Data for this exercise:
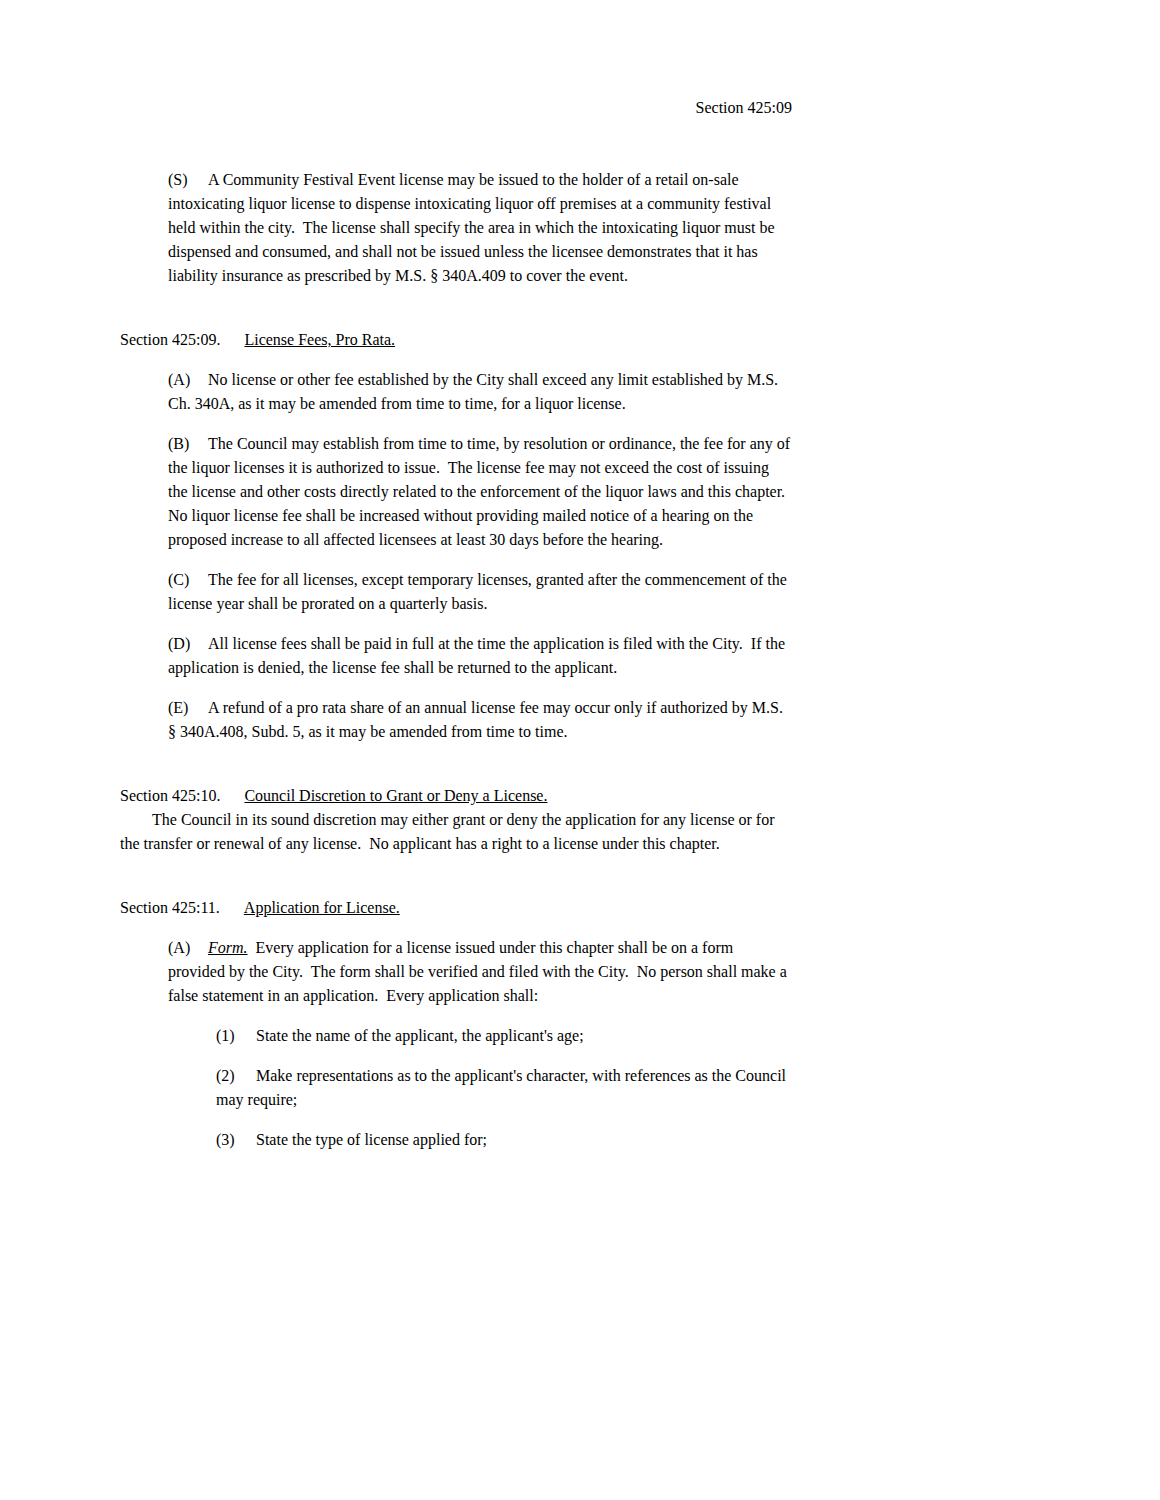Section 425:09
(S) A Community Festival Event license may be issued to the holder of a retail on-sale intoxicating liquor license to dispense intoxicating liquor off premises at a community festival held within the city. The license shall specify the area in which the intoxicating liquor must be dispensed and consumed, and shall not be issued unless the licensee demonstrates that it has liability insurance as prescribed by M.S. § 340A.409 to cover the event.
Section 425:09. License Fees, Pro Rata.
(A) No license or other fee established by the City shall exceed any limit established by M.S. Ch. 340A, as it may be amended from time to time, for a liquor license.
(B) The Council may establish from time to time, by resolution or ordinance, the fee for any of the liquor licenses it is authorized to issue. The license fee may not exceed the cost of issuing the license and other costs directly related to the enforcement of the liquor laws and this chapter. No liquor license fee shall be increased without providing mailed notice of a hearing on the proposed increase to all affected licensees at least 30 days before the hearing.
(C) The fee for all licenses, except temporary licenses, granted after the commencement of the license year shall be prorated on a quarterly basis.
(D) All license fees shall be paid in full at the time the application is filed with the City. If the application is denied, the license fee shall be returned to the applicant.
(E) A refund of a pro rata share of an annual license fee may occur only if authorized by M.S. § 340A.408, Subd. 5, as it may be amended from time to time.
Section 425:10. Council Discretion to Grant or Deny a License.
The Council in its sound discretion may either grant or deny the application for any license or for the transfer or renewal of any license. No applicant has a right to a license under this chapter.
Section 425:11. Application for License.
(A) Form. Every application for a license issued under this chapter shall be on a form provided by the City. The form shall be verified and filed with the City. No person shall make a false statement in an application. Every application shall:
(1) State the name of the applicant, the applicant's age;
(2) Make representations as to the applicant's character, with references as the Council may require;
(3) State the type of license applied for;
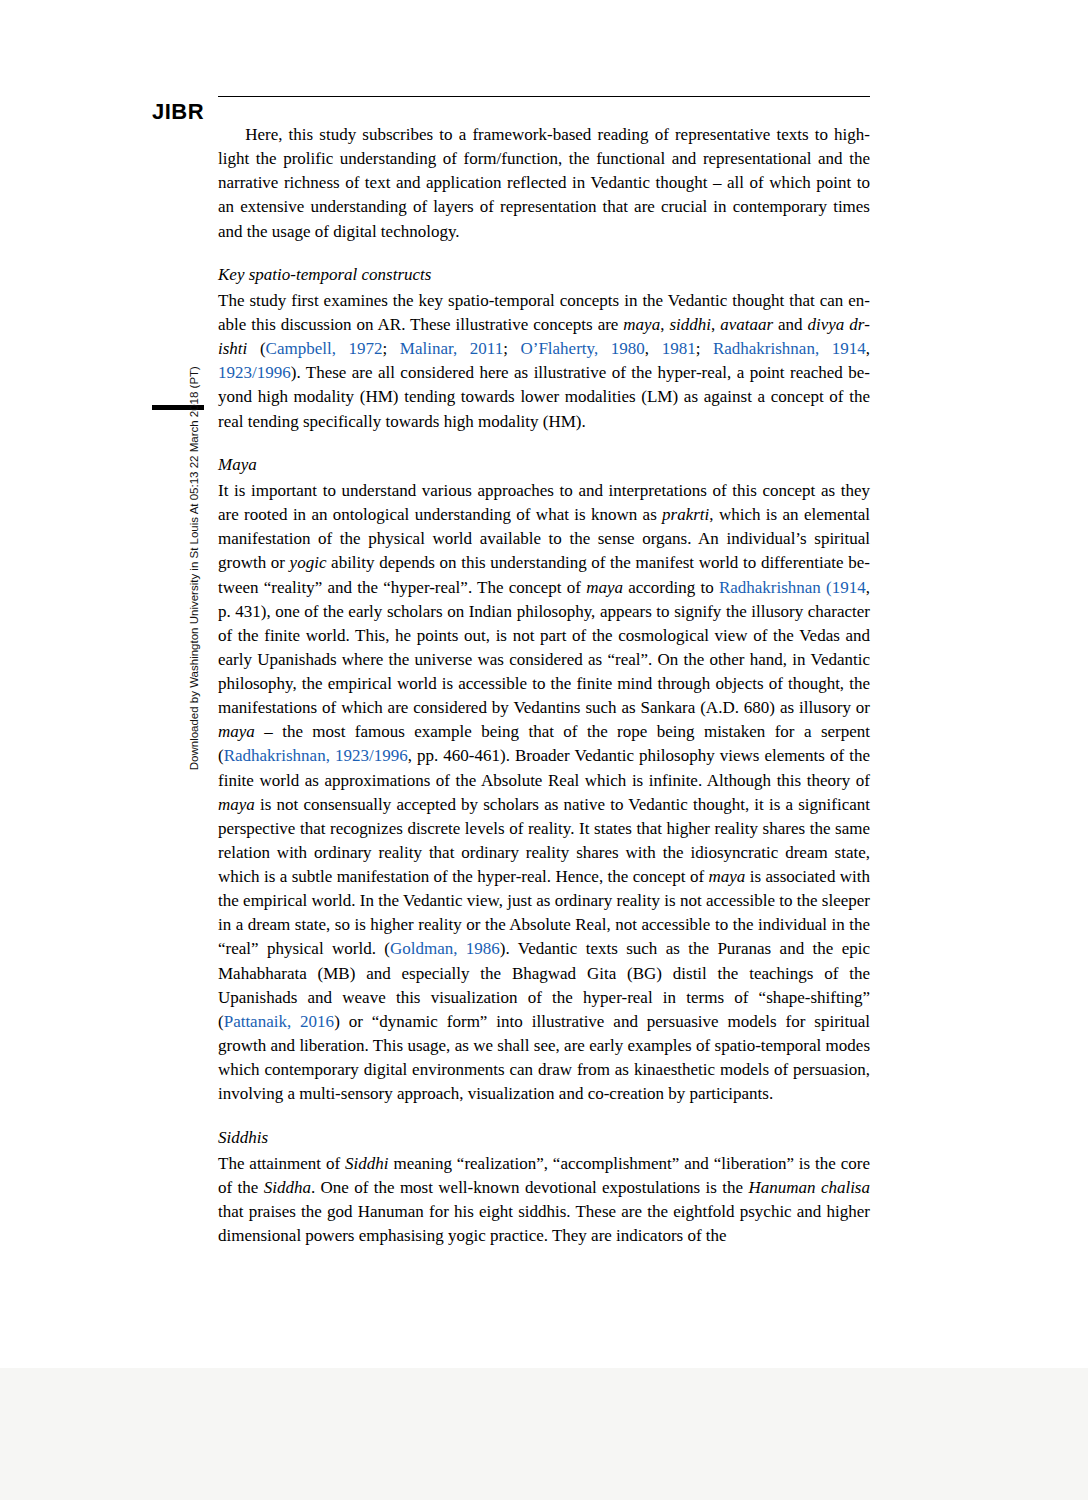JIBR
Downloaded by Washington University in St Louis At 05:13 22 March 2018 (PT)
Here, this study subscribes to a framework-based reading of representative texts to highlight the prolific understanding of form/function, the functional and representational and the narrative richness of text and application reflected in Vedantic thought – all of which point to an extensive understanding of layers of representation that are crucial in contemporary times and the usage of digital technology.
Key spatio-temporal constructs
The study first examines the key spatio-temporal concepts in the Vedantic thought that can enable this discussion on AR. These illustrative concepts are maya, siddhi, avataar and divya drishti (Campbell, 1972; Malinar, 2011; O’Flaherty, 1980, 1981; Radhakrishnan, 1914, 1923/1996). These are all considered here as illustrative of the hyper-real, a point reached beyond high modality (HM) tending towards lower modalities (LM) as against a concept of the real tending specifically towards high modality (HM).
Maya
It is important to understand various approaches to and interpretations of this concept as they are rooted in an ontological understanding of what is known as prakrti, which is an elemental manifestation of the physical world available to the sense organs. An individual’s spiritual growth or yogic ability depends on this understanding of the manifest world to differentiate between “reality” and the “hyper-real”. The concept of maya according to Radhakrishnan (1914, p. 431), one of the early scholars on Indian philosophy, appears to signify the illusory character of the finite world. This, he points out, is not part of the cosmological view of the Vedas and early Upanishads where the universe was considered as “real”. On the other hand, in Vedantic philosophy, the empirical world is accessible to the finite mind through objects of thought, the manifestations of which are considered by Vedantins such as Sankara (A.D. 680) as illusory or maya – the most famous example being that of the rope being mistaken for a serpent (Radhakrishnan, 1923/1996, pp. 460-461). Broader Vedantic philosophy views elements of the finite world as approximations of the Absolute Real which is infinite. Although this theory of maya is not consensually accepted by scholars as native to Vedantic thought, it is a significant perspective that recognizes discrete levels of reality. It states that higher reality shares the same relation with ordinary reality that ordinary reality shares with the idiosyncratic dream state, which is a subtle manifestation of the hyper-real. Hence, the concept of maya is associated with the empirical world. In the Vedantic view, just as ordinary reality is not accessible to the sleeper in a dream state, so is higher reality or the Absolute Real, not accessible to the individual in the “real” physical world. (Goldman, 1986). Vedantic texts such as the Puranas and the epic Mahabharata (MB) and especially the Bhagwad Gita (BG) distil the teachings of the Upanishads and weave this visualization of the hyper-real in terms of “shape-shifting” (Pattanaik, 2016) or “dynamic form” into illustrative and persuasive models for spiritual growth and liberation. This usage, as we shall see, are early examples of spatio-temporal modes which contemporary digital environments can draw from as kinaesthetic models of persuasion, involving a multi-sensory approach, visualization and co-creation by participants.
Siddhis
The attainment of Siddhi meaning “realization”, “accomplishment” and “liberation” is the core of the Siddha. One of the most well-known devotional expostulations is the Hanuman chalisa that praises the god Hanuman for his eight siddhis. These are the eightfold psychic and higher dimensional powers emphasising yogic practice. They are indicators of the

Task instructions:
Leave the pictures out and print every record exactly.

Answer to the problem:
Section 425:09
(S) A Community Festival Event license may be issued to the holder of a retail on-sale intoxicating liquor license to dispense intoxicating liquor off premises at a community festival held within the city. The license shall specify the area in which the intoxicating liquor must be dispensed and consumed, and shall not be issued unless the licensee demonstrates that it has liability insurance as prescribed by M.S. § 340A.409 to cover the event.
Section 425:09. License Fees, Pro Rata.
(A) No license or other fee established by the City shall exceed any limit established by M.S. Ch. 340A, as it may be amended from time to time, for a liquor license.
(B) The Council may establish from time to time, by resolution or ordinance, the fee for any of the liquor licenses it is authorized to issue. The license fee may not exceed the cost of issuing the license and other costs directly related to the enforcement of the liquor laws and this chapter. No liquor license fee shall be increased without providing mailed notice of a hearing on the proposed increase to all affected licensees at least 30 days before the hearing.
(C) The fee for all licenses, except temporary licenses, granted after the commencement of the license year shall be prorated on a quarterly basis.
(D) All license fees shall be paid in full at the time the application is filed with the City. If the application is denied, the license fee shall be returned to the applicant.
(E) A refund of a pro rata share of an annual license fee may occur only if authorized by M.S. § 340A.408, Subd. 5, as it may be amended from time to time.
Section 425:10. Council Discretion to Grant or Deny a License.
The Council in its sound discretion may either grant or deny the application for any license or for the transfer or renewal of any license. No applicant has a right to a license under this chapter.
Section 425:11. Application for License.
(A) Form. Every application for a license issued under this chapter shall be on a form provided by the City. The form shall be verified and filed with the City. No person shall make a false statement in an application. Every application shall:
(1) State the name of the applicant, the applicant's age;
(2) Make representations as to the applicant's character, with references as the Council may require;
(3) State the type of license applied for;
JIBR
Downloaded by Washington University in St Louis At 05:13 22 March 2018 (PT)
Here, this study subscribes to a framework-based reading of representative texts to highlight the prolific understanding of form/function, the functional and representational and the narrative richness of text and application reflected in Vedantic thought – all of which point to an extensive understanding of layers of representation that are crucial in contemporary times and the usage of digital technology.
Key spatio-temporal constructs
The study first examines the key spatio-temporal concepts in the Vedantic thought that can enable this discussion on AR. These illustrative concepts are maya, siddhi, avataar and divya drishti (Campbell, 1972; Malinar, 2011; O’Flaherty, 1980, 1981; Radhakrishnan, 1914, 1923/1996). These are all considered here as illustrative of the hyper-real, a point reached beyond high modality (HM) tending towards lower modalities (LM) as against a concept of the real tending specifically towards high modality (HM).
Maya
It is important to understand various approaches to and interpretations of this concept as they are rooted in an ontological understanding of what is known as prakrti, which is an elemental manifestation of the physical world available to the sense organs. An individual’s spiritual growth or yogic ability depends on this understanding of the manifest world to differentiate between “reality” and the “hyper-real”. The concept of maya according to Radhakrishnan (1914, p. 431), one of the early scholars on Indian philosophy, appears to signify the illusory character of the finite world. This, he points out, is not part of the cosmological view of the Vedas and early Upanishads where the universe was considered as “real”. On the other hand, in Vedantic philosophy, the empirical world is accessible to the finite mind through objects of thought, the manifestations of which are considered by Vedantins such as Sankara (A.D. 680) as illusory or maya – the most famous example being that of the rope being mistaken for a serpent (Radhakrishnan, 1923/1996, pp. 460-461). Broader Vedantic philosophy views elements of the finite world as approximations of the Absolute Real which is infinite. Although this theory of maya is not consensually accepted by scholars as native to Vedantic thought, it is a significant perspective that recognizes discrete levels of reality. It states that higher reality shares the same relation with ordinary reality that ordinary reality shares with the idiosyncratic dream state, which is a subtle manifestation of the hyper-real. Hence, the concept of maya is associated with the empirical world. In the Vedantic view, just as ordinary reality is not accessible to the sleeper in a dream state, so is higher reality or the Absolute Real, not accessible to the individual in the “real” physical world. (Goldman, 1986). Vedantic texts such as the Puranas and the epic Mahabharata (MB) and especially the Bhagwad Gita (BG) distil the teachings of the Upanishads and weave this visualization of the hyper-real in terms of “shape-shifting” (Pattanaik, 2016) or “dynamic form” into illustrative and persuasive models for spiritual growth and liberation. This usage, as we shall see, are early examples of spatio-temporal modes which contemporary digital environments can draw from as kinaesthetic models of persuasion, involving a multi-sensory approach, visualization and co-creation by participants.
Siddhis
The attainment of Siddhi meaning “realization”, “accomplishment” and “liberation” is the core of the Siddha. One of the most well-known devotional expostulations is the Hanuman chalisa that praises the god Hanuman for his eight siddhis. These are the eightfold psychic and higher dimensional powers emphasising yogic practice. They are indicators of the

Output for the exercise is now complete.